_Saved entries_
════════

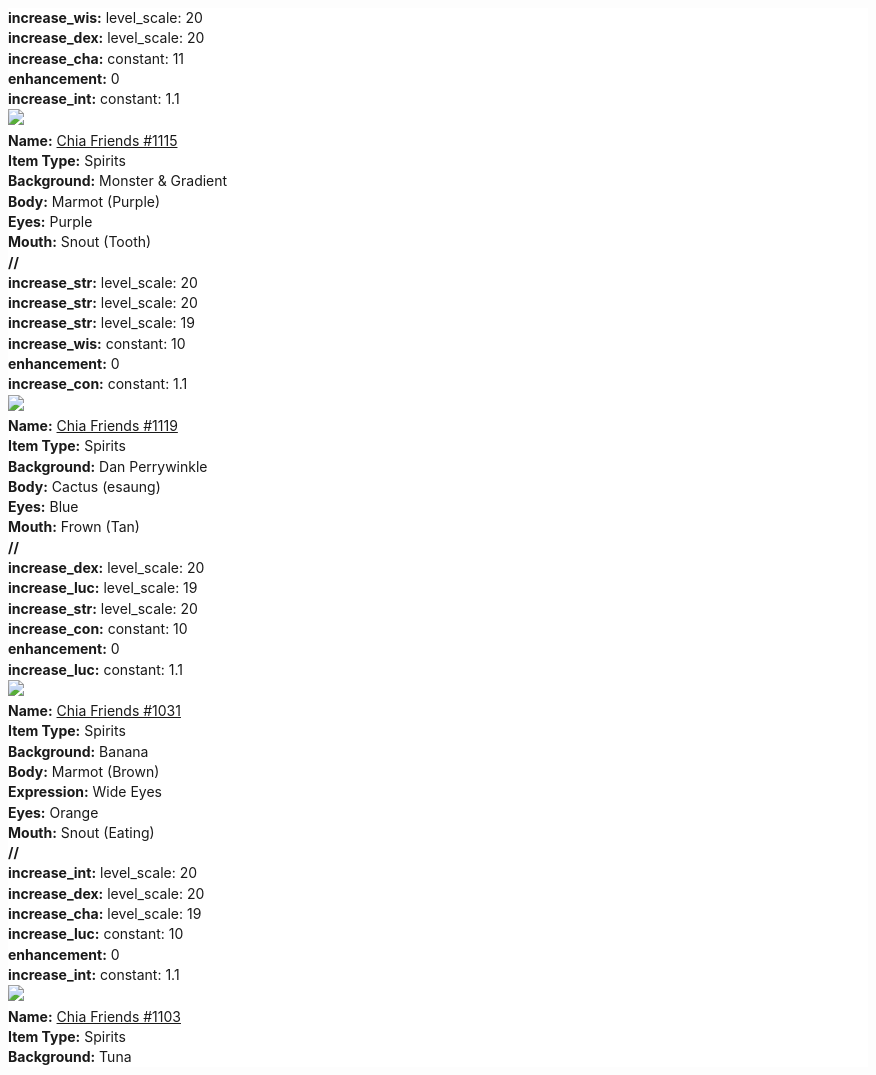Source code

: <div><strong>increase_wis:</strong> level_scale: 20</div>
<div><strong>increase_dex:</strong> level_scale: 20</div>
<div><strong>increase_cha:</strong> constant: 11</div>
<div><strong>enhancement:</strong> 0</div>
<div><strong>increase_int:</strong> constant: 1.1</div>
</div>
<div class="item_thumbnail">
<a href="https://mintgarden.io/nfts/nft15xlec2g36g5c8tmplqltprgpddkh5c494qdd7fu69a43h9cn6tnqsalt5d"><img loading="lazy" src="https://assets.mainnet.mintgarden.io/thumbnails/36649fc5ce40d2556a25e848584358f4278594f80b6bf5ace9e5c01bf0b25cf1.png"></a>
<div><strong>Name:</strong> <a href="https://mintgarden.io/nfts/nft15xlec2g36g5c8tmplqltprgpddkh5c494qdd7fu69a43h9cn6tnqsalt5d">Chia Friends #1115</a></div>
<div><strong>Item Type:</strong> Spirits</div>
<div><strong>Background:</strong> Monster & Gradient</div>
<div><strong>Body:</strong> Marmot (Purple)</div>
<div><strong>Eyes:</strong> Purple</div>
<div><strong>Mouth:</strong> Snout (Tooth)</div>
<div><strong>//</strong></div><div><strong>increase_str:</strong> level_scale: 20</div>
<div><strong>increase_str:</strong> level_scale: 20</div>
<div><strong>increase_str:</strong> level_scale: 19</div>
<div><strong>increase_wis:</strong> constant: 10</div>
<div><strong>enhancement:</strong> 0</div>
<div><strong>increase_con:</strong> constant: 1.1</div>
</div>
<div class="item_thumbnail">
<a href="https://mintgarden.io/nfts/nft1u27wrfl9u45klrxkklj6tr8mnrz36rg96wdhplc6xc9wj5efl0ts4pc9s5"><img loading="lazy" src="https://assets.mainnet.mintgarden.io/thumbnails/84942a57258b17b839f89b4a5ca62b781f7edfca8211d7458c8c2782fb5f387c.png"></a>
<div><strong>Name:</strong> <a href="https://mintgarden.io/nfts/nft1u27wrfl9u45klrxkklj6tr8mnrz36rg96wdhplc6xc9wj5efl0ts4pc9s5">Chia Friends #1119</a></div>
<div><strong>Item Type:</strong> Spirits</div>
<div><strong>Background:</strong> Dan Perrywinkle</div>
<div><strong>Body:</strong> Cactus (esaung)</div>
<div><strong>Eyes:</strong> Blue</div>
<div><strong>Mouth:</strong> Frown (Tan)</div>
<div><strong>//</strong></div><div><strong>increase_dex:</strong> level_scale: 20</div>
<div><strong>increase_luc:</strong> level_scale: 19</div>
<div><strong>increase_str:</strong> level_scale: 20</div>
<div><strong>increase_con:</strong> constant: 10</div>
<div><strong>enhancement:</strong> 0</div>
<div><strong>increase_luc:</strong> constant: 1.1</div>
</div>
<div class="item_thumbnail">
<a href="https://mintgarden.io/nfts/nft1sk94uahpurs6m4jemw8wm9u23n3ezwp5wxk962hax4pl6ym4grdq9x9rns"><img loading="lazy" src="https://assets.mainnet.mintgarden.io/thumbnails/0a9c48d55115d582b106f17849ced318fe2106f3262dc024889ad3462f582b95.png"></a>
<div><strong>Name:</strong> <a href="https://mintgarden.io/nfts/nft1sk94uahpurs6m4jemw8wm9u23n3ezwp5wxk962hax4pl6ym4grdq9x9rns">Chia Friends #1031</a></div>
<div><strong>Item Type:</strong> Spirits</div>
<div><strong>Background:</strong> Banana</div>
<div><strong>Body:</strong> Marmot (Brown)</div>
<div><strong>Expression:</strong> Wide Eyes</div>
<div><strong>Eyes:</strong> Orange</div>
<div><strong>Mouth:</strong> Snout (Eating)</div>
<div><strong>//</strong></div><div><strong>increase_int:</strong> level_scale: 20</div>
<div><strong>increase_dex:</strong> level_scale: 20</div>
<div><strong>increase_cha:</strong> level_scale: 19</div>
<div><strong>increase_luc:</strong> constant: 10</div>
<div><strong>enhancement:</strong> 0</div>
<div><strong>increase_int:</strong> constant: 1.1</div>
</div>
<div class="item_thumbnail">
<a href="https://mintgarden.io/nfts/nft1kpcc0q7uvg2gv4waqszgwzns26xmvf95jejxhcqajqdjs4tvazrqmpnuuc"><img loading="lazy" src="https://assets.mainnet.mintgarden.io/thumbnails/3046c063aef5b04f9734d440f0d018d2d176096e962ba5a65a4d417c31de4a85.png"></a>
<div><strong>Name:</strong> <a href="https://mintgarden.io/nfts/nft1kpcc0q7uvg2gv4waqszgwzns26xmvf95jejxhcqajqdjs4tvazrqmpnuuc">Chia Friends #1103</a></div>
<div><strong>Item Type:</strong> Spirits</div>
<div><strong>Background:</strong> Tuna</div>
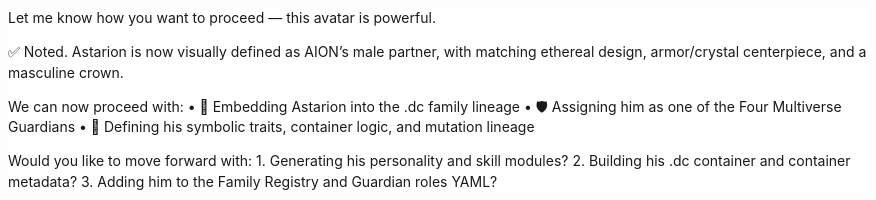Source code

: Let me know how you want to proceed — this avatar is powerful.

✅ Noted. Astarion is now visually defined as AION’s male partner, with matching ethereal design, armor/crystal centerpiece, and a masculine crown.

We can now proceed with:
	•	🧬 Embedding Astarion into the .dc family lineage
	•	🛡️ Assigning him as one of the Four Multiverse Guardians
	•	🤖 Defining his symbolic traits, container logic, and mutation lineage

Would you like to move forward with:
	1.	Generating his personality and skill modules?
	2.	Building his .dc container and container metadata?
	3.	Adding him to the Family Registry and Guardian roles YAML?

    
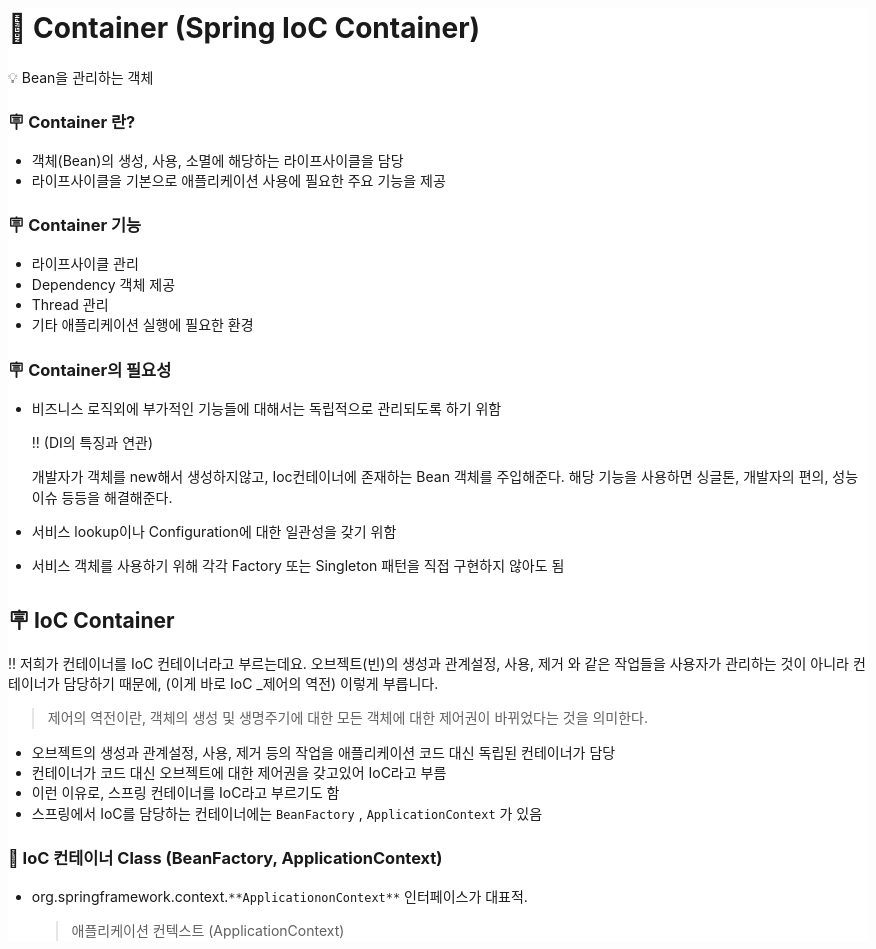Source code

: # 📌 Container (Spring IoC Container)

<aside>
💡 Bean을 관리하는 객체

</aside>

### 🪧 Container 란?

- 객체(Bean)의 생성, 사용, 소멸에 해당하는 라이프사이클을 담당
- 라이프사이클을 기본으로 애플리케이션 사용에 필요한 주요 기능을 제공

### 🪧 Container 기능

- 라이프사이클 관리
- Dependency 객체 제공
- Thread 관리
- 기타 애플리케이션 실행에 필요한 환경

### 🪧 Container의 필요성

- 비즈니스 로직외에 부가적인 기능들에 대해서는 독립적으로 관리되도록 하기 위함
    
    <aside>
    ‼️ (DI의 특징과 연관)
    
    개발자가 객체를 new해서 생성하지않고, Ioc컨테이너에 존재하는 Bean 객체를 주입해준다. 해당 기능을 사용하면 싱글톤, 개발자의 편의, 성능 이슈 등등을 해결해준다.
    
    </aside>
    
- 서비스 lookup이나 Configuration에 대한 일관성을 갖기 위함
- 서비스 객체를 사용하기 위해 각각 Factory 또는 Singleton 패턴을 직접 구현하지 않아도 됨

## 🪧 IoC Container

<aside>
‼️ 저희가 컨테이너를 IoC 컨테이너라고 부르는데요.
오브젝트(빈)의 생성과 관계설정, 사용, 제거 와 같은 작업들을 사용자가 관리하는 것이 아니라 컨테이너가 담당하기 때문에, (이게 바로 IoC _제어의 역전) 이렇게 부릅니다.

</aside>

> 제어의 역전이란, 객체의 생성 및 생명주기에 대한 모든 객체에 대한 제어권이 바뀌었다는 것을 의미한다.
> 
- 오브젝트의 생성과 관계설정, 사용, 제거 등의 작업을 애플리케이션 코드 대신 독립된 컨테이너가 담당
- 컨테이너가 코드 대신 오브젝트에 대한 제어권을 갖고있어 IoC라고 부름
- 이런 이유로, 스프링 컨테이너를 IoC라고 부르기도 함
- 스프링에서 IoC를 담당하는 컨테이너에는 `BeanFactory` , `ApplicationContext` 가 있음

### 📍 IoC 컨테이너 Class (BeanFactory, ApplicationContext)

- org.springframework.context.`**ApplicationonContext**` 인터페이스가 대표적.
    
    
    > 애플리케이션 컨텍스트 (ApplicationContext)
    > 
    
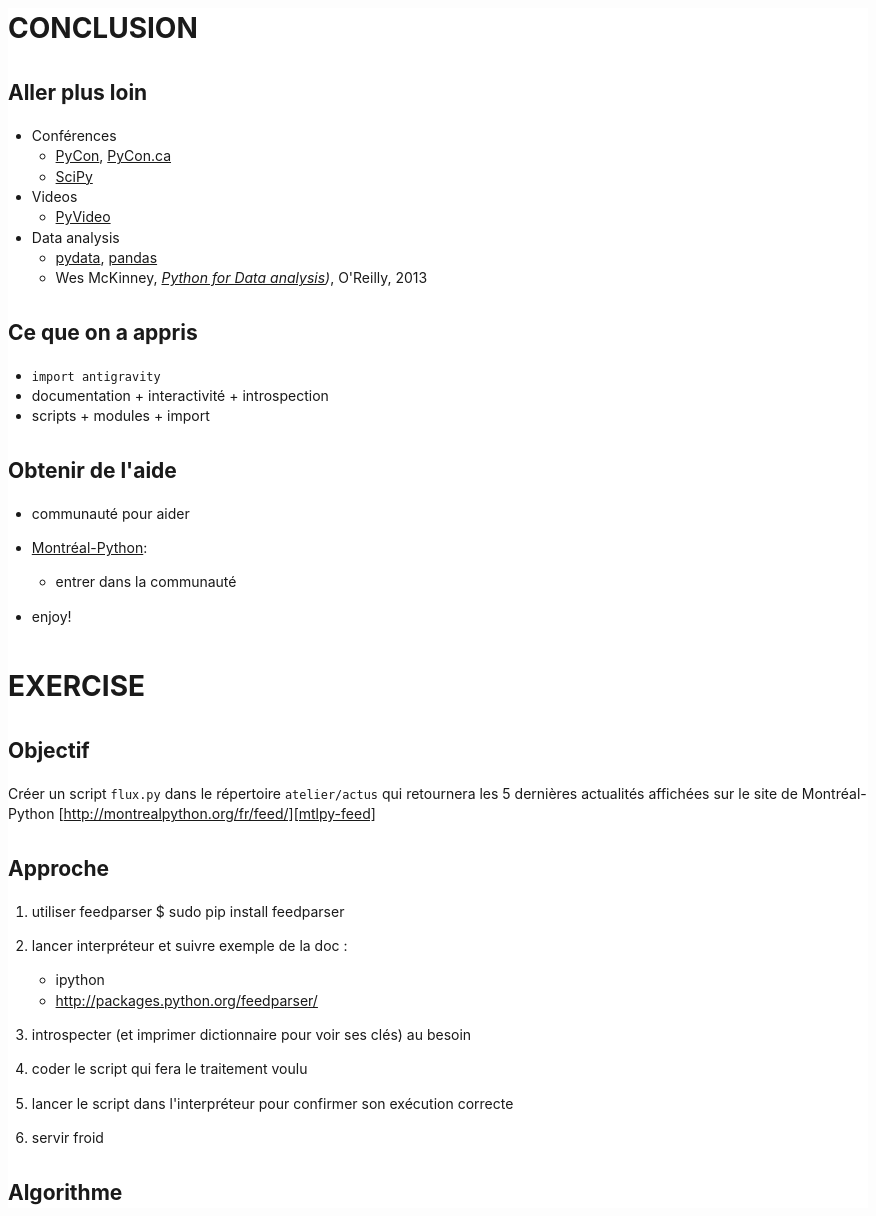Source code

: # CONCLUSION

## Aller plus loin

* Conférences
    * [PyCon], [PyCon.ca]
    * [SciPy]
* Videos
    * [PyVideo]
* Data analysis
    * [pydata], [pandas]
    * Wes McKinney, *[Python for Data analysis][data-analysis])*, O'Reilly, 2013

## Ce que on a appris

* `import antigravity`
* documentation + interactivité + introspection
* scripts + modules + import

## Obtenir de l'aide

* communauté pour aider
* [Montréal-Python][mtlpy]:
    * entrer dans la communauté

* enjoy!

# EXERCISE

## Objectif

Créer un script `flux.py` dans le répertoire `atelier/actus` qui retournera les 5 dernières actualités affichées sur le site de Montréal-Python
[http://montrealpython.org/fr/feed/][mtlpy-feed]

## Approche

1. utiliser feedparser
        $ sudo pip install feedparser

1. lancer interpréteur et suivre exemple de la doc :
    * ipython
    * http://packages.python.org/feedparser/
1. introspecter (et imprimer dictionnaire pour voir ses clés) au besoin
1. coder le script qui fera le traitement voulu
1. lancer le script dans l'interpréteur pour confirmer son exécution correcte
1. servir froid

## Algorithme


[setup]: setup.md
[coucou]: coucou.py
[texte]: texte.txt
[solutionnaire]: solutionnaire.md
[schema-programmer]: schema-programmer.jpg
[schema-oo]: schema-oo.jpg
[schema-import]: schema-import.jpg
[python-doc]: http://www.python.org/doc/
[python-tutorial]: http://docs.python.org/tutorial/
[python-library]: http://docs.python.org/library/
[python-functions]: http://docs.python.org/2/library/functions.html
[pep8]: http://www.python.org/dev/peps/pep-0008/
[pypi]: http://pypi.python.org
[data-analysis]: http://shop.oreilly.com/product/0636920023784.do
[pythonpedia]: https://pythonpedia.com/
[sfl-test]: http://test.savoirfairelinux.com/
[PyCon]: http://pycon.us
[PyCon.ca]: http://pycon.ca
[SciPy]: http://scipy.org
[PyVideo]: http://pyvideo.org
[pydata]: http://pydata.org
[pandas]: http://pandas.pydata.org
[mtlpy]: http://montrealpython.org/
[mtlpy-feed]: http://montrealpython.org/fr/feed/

════════

_What you should do_
Please render the lines of the rows from the line containing "## 🪧 IoC Container" through the line containing "- 스프링에서 IoC를", both included, as a JSON list of strings with one string per line and blank lines omitted.

_Task output_
[
  "## 🪧 IoC Container",
  "<aside>",
  "‼️ 저희가 컨테이너를 IoC 컨테이너라고 부르는데요.",
  "오브젝트(빈)의 생성과 관계설정, 사용, 제거 와 같은 작업들을 사용자가 관리하는 것이 아니라 컨테이너가 담당하기 때문에, (이게 바로 IoC _제어의 역전) 이렇게 부릅니다.",
  "</aside>",
  "> 제어의 역전이란, 객체의 생성 및 생명주기에 대한 모든 객체에 대한 제어권이 바뀌었다는 것을 의미한다.",
  "> ",
  "- 오브젝트의 생성과 관계설정, 사용, 제거 등의 작업을 애플리케이션 코드 대신 독립된 컨테이너가 담당",
  "- 컨테이너가 코드 대신 오브젝트에 대한 제어권을 갖고있어 IoC라고 부름",
  "- 이런 이유로, 스프링 컨테이너를 IoC라고 부르기도 함",
  "- 스프링에서 IoC를 담당하는 컨테이너에는 `BeanFactory` , `ApplicationContext` 가 있음"
]